Irish Ambassador to Argentina
- In office 1955–1959
- Preceded by: Matthew Murphy
- Succeeded by: Michael Leo Skentelberry

Irish Ambassador to Switzerland
- In office 1960–1962
- Preceded by: Andrew O'Rourke
- Succeeded by: William Warnock (1911–1986) [de]

Irish Ambassador to Spain
- In office 1962–1967
- Preceded by: Michael Lysaght Rynne
- Succeeded by: James Wilfrid Lennon

Irish Ambassador to Sweden
- In office 1967–1973
- Preceded by: Valentin Iremonger
- Succeeded by: Mary Tinney

Irish Permanent Representative to the United Nations at Geneva
- In office 1973–1975
- Preceded by: James Wilfrid Lennon
- Succeeded by: Patricia O'Brien

Personal details
- Born: 1912 Carlow
- Died: 22 March 1975 (aged 62–63) Geneva
- Alma mater: University College Cork

= Timothy Joseph Horan =

Timothy Joseph Horan (1912-1975) was an Irish diplomat.

== Career ==
Horan was educated at University College Cork.

In 1938 he entered the Department of External Affairs as Third Secretary. From 1942 to 1945 he was Consul in New York City.
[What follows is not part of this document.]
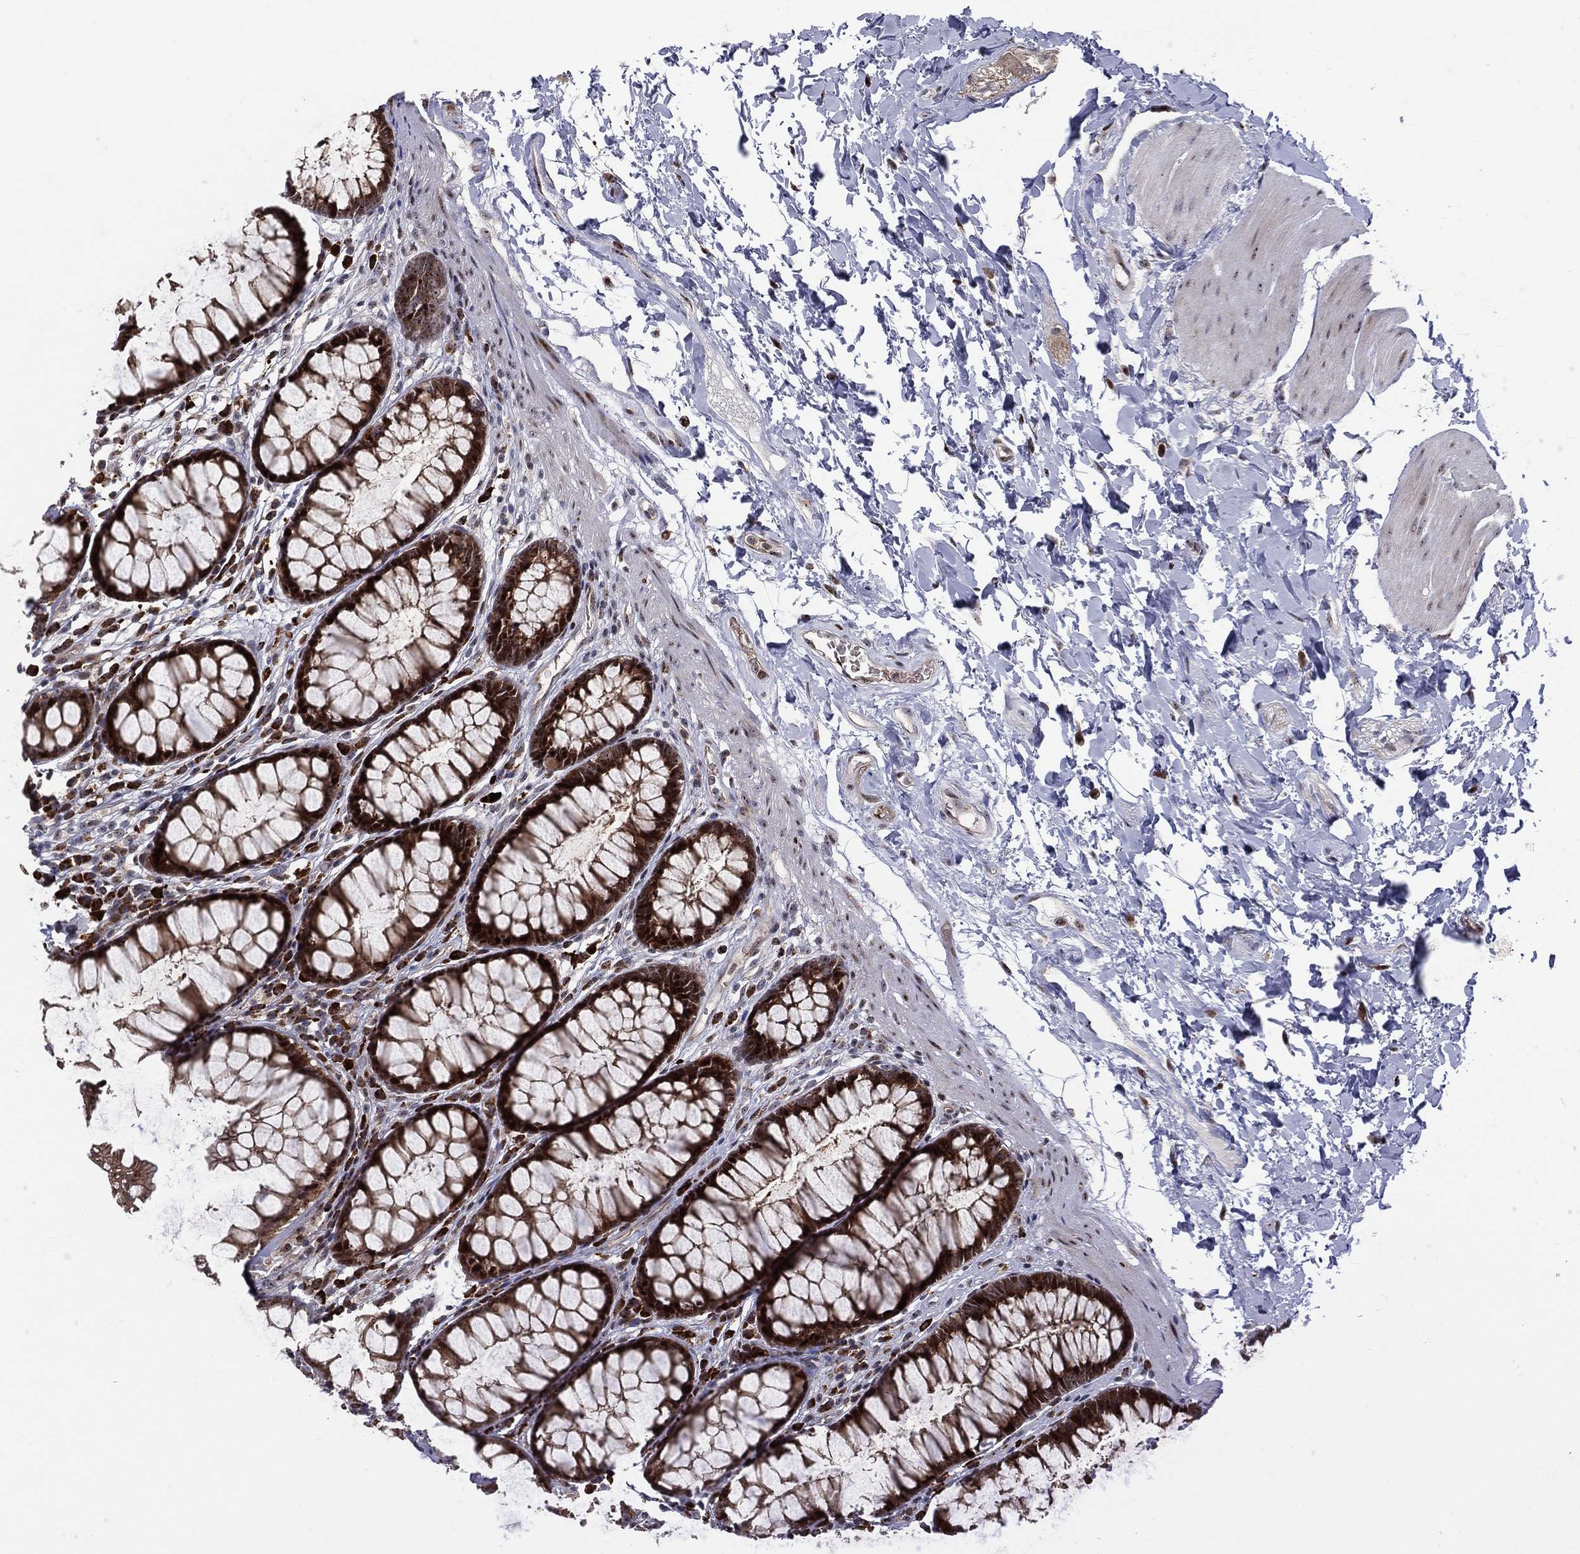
{"staining": {"intensity": "strong", "quantity": "25%-75%", "location": "cytoplasmic/membranous,nuclear"}, "tissue": "rectum", "cell_type": "Glandular cells", "image_type": "normal", "snomed": [{"axis": "morphology", "description": "Normal tissue, NOS"}, {"axis": "topography", "description": "Rectum"}], "caption": "Protein analysis of benign rectum reveals strong cytoplasmic/membranous,nuclear staining in approximately 25%-75% of glandular cells.", "gene": "VHL", "patient": {"sex": "male", "age": 72}}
From 1945 to 1946 he served as Acting Head of Consular Section of the Department of External Affairs. Between 1946 and 1949 he held posts in Europe, serving as First Secretary of the legation in Madrid, then in Paris. In 1949 he returned to the Department of External Affairs in Ireland, serving as Counsellor, then from 1952 as Chief of Protocol.

In 1955 he was appointed Minister in Buenos Aires, Argentina, later promoted to Assistant Secretary in 1959. The following year he returned to Europe as Minister in Bern, Switzerland, before in 1962 being made Irish Ambassador to Spain, a post he held for five years. In 1967 he was appointed Ambassador to Sweden, concurrently accredited to Finland. From 1973 until his death in 1975 he was Permanent Representative to the United Nations Office at Geneva.